(Given text begins)
Census says pandemic is punishing families with kids

The U.S. Census Bureau reports that families with children are suffering more heavily from the economic impact of the coronavirus pandemic than their childless neighbors.

WASHINGTON D.C. – The second round of polling using the Household Pulse Survey by the U.S. Census Bureau confirmed that families with children are being hit harder by the economic impact of the coronavirus pandemic.

The survey results released May 27 showed that 55 percent of U.S. households with a child under the age of 18 had at least one adult lose employment income since the coronavirus outbreak in mid-March.

By contrast, only 47 percent of all U.S. households and 44 percent of Utah households reported a similar loss of income.

“While the coronavirus is clearly causing concern for many Americans, the data reported in our Household Pulse Survey indicate that there are particular concerns for households with children,” according to Lindsay M. Monte, a statistician in the Social, Economic and Housing Division of the Census Bureau.
(Given text ends)
(Record extracts begins)
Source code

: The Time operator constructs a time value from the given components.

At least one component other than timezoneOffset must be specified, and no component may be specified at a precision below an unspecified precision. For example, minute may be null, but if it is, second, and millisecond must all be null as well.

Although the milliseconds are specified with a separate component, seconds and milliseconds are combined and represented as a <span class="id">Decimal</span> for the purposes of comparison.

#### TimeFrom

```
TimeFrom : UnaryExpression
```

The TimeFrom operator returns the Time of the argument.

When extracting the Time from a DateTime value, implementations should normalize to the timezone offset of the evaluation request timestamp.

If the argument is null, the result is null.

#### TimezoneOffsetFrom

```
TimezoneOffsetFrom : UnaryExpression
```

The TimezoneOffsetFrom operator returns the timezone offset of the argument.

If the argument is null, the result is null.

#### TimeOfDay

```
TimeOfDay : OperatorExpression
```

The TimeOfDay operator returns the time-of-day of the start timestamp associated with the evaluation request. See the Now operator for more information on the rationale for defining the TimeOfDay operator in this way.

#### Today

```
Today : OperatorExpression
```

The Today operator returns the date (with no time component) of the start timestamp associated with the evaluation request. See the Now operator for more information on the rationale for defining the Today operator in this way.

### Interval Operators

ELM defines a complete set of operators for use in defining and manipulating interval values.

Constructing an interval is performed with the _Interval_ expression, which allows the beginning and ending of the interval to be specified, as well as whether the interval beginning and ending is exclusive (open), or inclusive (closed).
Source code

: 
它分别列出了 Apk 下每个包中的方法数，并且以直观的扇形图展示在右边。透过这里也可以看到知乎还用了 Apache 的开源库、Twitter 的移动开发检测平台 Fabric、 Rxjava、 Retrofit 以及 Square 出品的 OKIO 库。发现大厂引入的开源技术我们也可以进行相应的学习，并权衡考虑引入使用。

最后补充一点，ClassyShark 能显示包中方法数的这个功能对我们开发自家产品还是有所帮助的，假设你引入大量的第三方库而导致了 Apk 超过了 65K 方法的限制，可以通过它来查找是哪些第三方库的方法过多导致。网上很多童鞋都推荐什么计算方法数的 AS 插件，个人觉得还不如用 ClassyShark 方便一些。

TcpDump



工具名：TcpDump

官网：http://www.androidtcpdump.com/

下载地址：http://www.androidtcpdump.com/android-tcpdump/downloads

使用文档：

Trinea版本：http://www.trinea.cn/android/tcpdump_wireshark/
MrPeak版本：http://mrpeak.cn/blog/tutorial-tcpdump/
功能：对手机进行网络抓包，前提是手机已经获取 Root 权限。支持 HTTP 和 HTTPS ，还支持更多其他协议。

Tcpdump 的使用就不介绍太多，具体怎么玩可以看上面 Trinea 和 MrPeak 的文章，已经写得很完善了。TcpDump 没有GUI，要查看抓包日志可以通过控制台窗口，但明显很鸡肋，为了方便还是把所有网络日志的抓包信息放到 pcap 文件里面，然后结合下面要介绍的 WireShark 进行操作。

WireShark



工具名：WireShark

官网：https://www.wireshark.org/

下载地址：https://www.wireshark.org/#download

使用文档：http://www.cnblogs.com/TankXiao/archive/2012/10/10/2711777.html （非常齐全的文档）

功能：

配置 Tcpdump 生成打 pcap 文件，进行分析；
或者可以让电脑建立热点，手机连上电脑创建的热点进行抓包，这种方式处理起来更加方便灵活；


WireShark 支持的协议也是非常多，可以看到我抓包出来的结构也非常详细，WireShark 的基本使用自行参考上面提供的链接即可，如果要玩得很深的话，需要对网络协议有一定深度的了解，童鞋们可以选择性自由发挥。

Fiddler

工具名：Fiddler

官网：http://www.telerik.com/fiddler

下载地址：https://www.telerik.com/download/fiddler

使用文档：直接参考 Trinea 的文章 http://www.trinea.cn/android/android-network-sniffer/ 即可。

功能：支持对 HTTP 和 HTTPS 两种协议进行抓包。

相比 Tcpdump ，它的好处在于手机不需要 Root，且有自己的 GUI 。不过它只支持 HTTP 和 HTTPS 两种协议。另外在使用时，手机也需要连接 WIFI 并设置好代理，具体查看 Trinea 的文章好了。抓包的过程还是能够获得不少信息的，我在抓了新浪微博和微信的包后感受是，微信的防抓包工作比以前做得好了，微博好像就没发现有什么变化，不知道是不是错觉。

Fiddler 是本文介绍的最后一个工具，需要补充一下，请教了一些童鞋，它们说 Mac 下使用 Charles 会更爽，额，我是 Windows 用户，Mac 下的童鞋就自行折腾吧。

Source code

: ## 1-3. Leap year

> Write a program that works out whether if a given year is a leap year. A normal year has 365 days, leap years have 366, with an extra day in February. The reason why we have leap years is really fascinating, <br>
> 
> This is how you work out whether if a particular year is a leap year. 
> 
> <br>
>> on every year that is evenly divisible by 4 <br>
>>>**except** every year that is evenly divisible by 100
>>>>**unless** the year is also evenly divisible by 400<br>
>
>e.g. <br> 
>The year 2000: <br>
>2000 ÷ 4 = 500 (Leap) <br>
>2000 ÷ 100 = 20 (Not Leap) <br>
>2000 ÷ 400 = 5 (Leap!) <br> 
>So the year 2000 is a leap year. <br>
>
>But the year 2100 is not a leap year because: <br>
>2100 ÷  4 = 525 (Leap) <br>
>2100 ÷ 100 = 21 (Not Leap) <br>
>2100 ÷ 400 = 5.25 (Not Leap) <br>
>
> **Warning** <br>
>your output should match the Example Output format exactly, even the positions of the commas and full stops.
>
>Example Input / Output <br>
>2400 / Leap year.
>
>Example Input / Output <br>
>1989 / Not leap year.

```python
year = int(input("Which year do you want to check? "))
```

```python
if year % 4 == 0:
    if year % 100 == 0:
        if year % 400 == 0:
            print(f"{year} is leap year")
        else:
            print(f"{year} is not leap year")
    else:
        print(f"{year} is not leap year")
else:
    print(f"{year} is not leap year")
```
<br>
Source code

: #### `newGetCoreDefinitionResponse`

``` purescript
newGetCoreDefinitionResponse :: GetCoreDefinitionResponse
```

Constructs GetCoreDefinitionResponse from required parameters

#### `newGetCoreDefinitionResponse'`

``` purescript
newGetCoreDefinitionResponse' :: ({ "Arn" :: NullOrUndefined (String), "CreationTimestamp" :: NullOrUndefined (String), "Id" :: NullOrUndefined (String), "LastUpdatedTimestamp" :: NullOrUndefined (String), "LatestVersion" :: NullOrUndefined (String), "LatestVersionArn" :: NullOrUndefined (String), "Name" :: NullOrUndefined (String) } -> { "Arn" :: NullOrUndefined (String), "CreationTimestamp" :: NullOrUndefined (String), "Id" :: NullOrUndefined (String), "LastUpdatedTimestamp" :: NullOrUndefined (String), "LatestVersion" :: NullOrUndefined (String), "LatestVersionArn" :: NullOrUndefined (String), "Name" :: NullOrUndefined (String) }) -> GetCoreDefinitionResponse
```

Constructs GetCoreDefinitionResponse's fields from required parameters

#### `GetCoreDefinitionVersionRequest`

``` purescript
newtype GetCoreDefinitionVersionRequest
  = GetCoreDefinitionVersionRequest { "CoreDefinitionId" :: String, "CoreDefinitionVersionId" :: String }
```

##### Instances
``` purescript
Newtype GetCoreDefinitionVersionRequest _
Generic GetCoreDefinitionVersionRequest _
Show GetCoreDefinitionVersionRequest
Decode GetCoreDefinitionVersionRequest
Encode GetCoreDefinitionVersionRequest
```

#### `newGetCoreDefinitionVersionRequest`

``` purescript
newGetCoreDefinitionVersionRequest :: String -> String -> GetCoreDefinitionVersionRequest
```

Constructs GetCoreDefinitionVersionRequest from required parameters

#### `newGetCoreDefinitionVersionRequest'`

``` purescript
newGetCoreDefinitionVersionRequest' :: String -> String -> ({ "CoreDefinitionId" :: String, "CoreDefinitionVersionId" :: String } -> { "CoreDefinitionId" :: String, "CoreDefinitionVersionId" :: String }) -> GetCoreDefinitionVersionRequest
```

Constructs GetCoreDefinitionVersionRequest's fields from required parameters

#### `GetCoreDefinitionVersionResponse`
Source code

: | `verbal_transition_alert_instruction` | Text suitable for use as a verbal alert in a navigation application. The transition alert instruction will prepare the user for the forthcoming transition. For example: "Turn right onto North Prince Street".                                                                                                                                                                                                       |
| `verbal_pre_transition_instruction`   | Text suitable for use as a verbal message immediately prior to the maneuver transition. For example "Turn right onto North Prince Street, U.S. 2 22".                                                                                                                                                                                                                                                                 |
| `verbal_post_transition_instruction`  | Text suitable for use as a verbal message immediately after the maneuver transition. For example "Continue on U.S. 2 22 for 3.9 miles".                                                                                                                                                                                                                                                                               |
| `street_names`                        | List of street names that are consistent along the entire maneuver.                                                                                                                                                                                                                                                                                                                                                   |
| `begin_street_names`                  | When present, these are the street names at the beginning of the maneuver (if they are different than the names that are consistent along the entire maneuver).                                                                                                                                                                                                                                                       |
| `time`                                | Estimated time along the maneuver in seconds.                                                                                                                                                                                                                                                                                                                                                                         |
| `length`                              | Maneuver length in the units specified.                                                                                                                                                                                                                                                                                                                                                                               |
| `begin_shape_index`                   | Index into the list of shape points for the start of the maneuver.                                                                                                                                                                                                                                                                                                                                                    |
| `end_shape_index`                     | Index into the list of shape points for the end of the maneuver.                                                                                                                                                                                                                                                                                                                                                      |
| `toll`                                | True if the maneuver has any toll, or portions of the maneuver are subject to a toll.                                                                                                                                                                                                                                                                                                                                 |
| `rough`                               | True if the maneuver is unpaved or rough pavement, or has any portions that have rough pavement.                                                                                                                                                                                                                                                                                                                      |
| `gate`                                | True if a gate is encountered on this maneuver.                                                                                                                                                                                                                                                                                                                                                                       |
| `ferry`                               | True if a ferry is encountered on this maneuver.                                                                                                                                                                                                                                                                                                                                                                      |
(Record extracts ends)
Exercise set →
1) In the census article, what share of Utah households reported that an adult had lost employment income?
2) From the census article, extract the passage starting at "The survey results" and ending at "outbreak in mid-March.".

Your written answers →
1) 44 percent

2)
The survey results released May 27 showed that 55 percent of U.S. households with a child under the age of 18 had at least one adult lose employment income since the coronavirus outbreak in mid-March.